● **AIM OF THE EXERCISE**: From the data below, report how many lines contain the word "sisters", giving the number and nothing else.

● **GIVEN DATA**:
▬▬▬▬▬▬▬▬▬▬
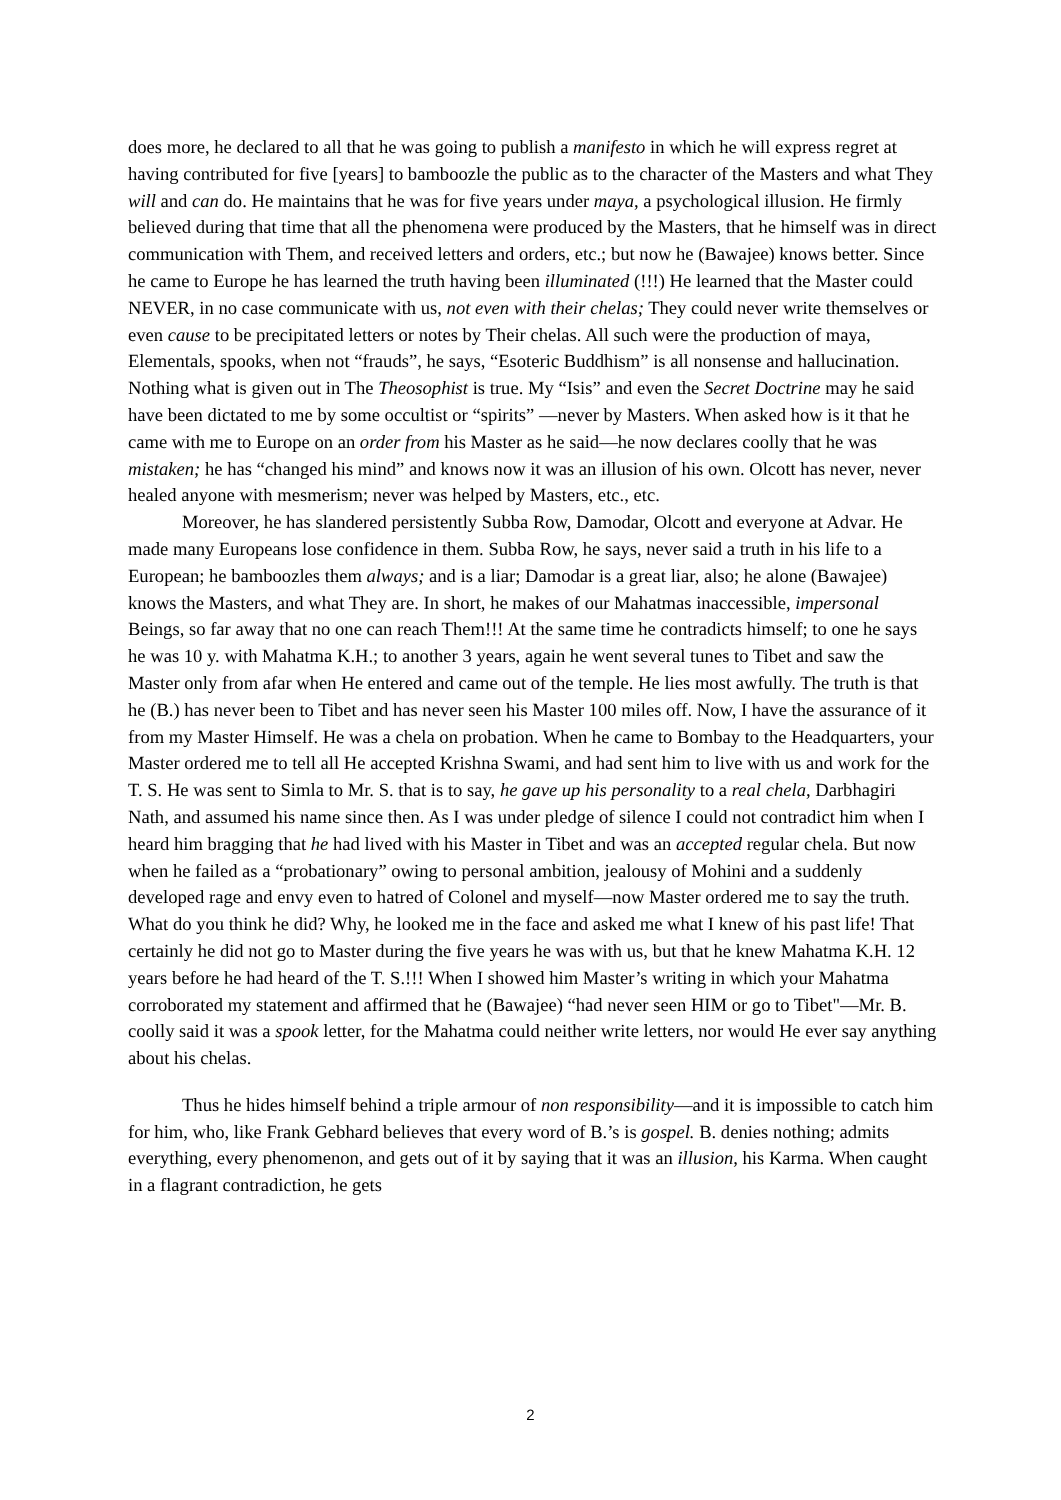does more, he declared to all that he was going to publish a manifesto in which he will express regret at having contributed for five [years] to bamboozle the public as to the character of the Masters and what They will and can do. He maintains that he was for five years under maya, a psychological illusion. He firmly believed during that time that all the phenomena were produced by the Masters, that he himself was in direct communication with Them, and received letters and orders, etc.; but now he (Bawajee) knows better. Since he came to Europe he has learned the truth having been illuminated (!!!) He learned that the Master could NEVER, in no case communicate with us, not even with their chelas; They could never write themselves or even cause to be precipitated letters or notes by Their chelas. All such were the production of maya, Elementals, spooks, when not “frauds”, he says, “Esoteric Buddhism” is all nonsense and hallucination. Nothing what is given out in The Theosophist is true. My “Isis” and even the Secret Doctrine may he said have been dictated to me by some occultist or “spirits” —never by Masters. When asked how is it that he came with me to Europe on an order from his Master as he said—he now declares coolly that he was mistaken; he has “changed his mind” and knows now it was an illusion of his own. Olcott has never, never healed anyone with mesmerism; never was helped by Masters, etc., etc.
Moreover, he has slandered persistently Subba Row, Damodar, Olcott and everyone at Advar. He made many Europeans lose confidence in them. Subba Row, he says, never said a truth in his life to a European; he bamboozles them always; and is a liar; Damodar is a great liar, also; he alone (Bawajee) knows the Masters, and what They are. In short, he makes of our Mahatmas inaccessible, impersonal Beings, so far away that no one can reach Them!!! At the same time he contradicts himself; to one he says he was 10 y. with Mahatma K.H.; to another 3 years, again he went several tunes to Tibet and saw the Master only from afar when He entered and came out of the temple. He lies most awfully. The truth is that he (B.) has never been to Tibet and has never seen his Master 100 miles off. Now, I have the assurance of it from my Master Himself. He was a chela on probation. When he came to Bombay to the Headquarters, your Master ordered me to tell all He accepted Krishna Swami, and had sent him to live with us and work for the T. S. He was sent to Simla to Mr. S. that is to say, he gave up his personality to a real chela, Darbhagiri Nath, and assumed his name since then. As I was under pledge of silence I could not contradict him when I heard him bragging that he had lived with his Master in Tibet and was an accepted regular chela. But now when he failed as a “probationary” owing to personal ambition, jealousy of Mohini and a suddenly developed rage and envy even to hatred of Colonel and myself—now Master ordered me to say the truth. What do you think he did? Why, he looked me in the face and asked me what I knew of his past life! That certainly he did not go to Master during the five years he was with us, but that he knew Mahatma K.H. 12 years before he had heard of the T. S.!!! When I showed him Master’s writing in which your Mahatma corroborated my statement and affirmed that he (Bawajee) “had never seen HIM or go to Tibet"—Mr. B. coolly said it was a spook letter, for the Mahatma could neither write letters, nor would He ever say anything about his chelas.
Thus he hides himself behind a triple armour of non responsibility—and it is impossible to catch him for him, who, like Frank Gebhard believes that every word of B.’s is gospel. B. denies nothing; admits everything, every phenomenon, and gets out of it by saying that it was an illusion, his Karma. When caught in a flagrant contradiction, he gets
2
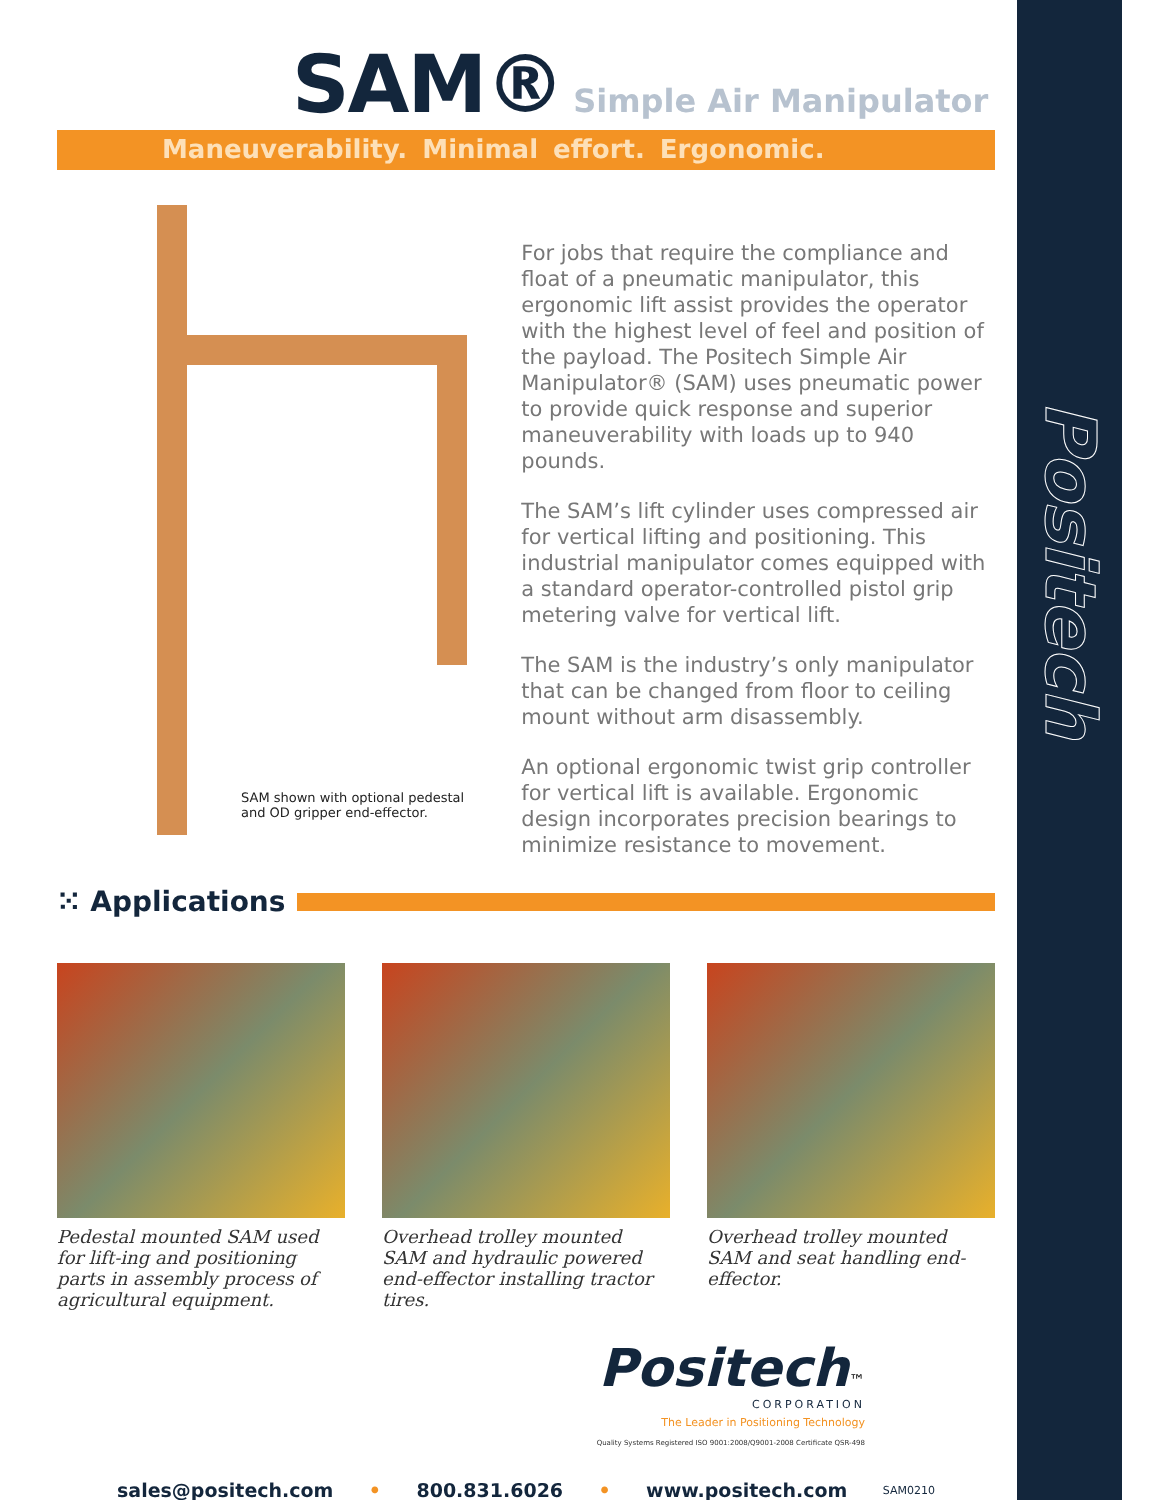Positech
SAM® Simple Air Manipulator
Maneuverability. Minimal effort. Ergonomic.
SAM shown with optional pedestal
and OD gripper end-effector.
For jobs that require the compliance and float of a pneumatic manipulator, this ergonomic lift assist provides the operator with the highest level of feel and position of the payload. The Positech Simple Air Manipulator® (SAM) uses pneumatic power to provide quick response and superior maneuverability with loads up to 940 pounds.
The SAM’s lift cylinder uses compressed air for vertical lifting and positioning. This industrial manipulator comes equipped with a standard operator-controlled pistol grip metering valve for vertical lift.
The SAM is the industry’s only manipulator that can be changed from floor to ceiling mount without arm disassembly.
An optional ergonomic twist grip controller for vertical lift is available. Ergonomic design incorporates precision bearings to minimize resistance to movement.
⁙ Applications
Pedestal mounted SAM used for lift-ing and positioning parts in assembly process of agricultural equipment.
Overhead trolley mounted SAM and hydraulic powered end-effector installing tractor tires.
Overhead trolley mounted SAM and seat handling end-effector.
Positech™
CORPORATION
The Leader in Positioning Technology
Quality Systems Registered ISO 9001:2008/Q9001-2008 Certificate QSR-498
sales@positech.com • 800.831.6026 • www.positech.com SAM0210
▬▬▬▬▬▬▬▬▬▬
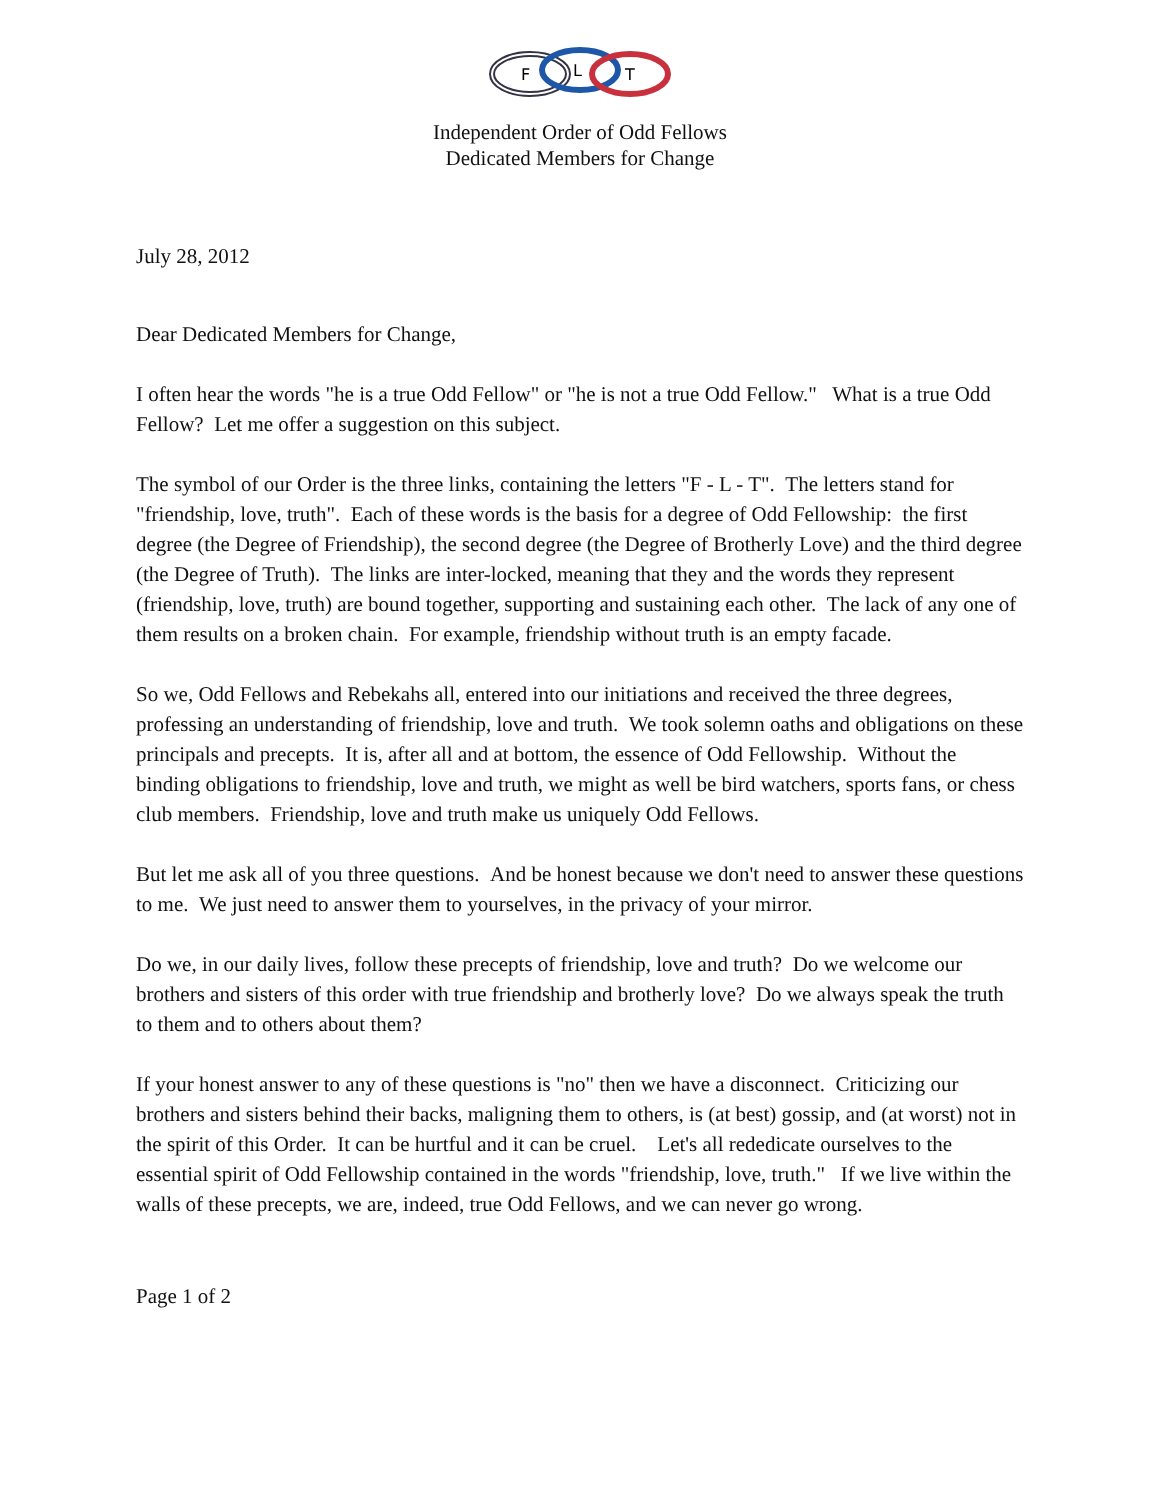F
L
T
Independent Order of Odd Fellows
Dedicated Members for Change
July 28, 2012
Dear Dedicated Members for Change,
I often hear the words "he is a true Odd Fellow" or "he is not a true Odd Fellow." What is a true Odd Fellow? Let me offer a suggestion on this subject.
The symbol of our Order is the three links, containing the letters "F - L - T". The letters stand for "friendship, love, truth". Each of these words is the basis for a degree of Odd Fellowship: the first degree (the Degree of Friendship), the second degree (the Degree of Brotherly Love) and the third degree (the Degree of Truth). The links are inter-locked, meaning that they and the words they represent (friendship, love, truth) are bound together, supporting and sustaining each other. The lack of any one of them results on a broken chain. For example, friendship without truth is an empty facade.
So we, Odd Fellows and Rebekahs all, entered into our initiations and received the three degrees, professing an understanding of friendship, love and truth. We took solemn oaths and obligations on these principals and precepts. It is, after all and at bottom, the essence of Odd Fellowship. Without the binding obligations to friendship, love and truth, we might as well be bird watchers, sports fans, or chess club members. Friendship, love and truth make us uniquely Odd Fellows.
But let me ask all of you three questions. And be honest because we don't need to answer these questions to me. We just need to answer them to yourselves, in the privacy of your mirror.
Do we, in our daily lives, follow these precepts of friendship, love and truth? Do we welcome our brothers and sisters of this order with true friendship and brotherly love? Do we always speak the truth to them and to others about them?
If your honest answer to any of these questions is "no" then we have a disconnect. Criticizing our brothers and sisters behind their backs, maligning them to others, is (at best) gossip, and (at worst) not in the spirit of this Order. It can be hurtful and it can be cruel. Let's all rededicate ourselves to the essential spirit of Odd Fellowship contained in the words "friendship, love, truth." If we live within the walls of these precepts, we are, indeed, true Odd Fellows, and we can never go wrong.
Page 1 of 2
▬▬▬▬▬▬▬▬▬▬
● **RESPONSE**: 2